** TASK BRIEF **
Tell me how many lines in the entries below contain the word "requests"; reply with the number and nothing else.

** PROVIDED INFORMATION **

☆ ☆ ☆ ☆

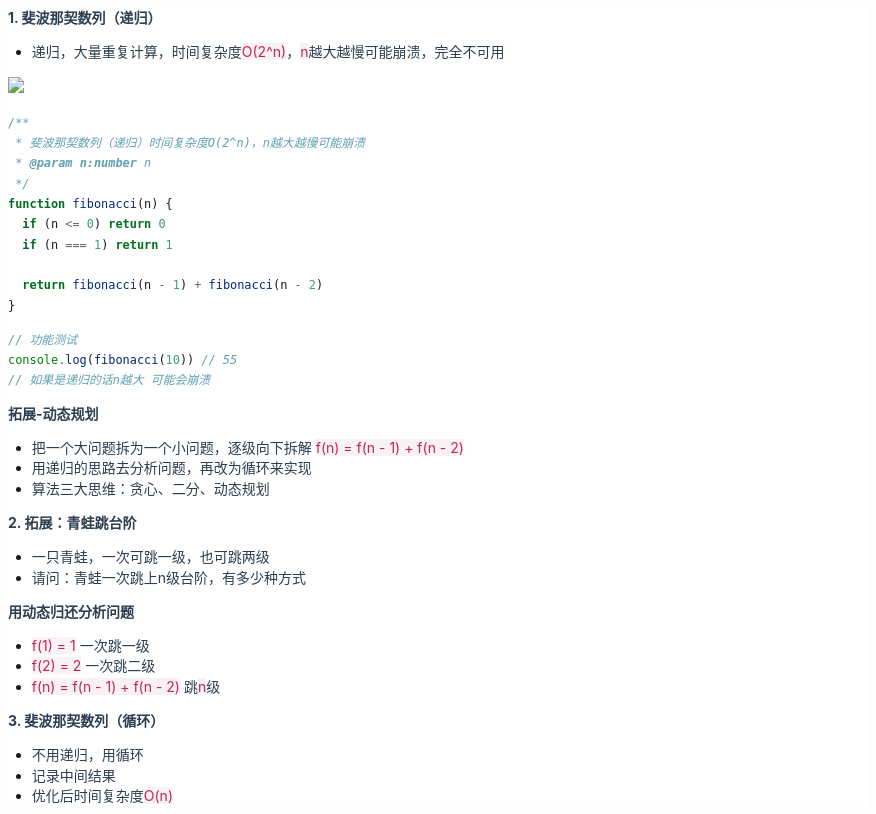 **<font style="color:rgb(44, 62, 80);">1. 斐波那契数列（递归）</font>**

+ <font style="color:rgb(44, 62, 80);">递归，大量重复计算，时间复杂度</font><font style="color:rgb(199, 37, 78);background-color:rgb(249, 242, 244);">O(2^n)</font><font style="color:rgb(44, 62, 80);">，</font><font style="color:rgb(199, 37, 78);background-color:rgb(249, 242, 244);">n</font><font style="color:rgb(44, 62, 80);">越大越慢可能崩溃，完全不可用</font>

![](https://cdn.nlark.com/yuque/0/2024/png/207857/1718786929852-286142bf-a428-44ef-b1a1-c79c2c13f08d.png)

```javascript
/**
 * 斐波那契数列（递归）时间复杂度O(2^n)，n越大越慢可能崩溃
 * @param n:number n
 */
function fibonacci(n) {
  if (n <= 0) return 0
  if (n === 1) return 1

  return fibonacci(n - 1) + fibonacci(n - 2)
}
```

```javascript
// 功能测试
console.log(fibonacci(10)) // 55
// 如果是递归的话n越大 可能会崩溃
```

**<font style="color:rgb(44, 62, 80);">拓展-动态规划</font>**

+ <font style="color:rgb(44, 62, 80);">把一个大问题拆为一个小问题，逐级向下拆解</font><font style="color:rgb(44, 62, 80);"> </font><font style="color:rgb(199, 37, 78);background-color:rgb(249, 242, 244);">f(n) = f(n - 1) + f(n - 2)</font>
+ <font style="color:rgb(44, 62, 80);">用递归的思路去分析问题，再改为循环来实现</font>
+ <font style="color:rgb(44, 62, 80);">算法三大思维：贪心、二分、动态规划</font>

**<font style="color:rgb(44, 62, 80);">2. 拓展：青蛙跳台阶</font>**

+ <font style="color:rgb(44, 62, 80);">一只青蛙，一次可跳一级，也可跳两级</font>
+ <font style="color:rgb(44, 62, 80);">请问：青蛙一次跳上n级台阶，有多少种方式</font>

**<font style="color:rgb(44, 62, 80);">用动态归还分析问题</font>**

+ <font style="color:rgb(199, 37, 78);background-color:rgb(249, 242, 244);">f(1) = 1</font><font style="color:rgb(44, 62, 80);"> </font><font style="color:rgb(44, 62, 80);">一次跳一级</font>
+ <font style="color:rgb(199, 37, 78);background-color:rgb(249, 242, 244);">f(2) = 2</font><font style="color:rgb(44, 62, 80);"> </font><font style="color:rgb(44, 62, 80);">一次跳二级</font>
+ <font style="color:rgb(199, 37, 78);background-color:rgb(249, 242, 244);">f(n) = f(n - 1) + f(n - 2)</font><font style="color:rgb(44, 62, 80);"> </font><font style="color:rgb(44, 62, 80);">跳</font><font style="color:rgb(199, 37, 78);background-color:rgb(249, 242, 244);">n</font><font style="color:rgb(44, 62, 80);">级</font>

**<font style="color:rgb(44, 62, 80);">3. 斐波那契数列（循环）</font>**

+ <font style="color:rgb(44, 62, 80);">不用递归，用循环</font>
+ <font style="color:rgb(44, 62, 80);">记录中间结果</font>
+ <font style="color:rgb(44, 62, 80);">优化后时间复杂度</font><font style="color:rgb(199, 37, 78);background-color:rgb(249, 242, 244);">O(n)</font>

☆ ☆ ☆ ☆

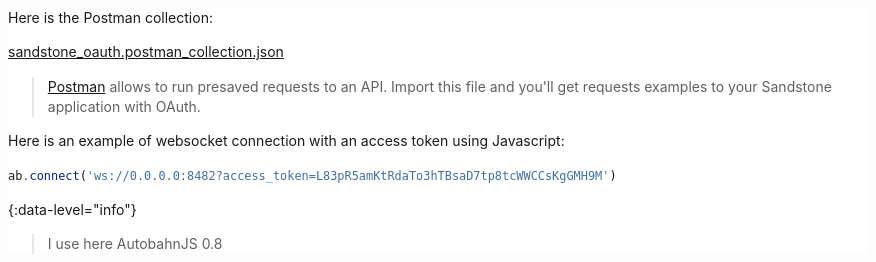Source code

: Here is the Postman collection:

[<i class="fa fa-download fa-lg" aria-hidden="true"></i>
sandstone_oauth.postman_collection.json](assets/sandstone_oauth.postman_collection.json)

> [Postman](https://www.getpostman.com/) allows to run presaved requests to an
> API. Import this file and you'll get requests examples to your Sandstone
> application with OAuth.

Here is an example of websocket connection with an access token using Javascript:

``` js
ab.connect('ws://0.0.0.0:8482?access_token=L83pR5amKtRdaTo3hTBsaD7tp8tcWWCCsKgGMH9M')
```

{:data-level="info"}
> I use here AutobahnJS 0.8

☆ ☆ ☆ ☆

** REPLY **
2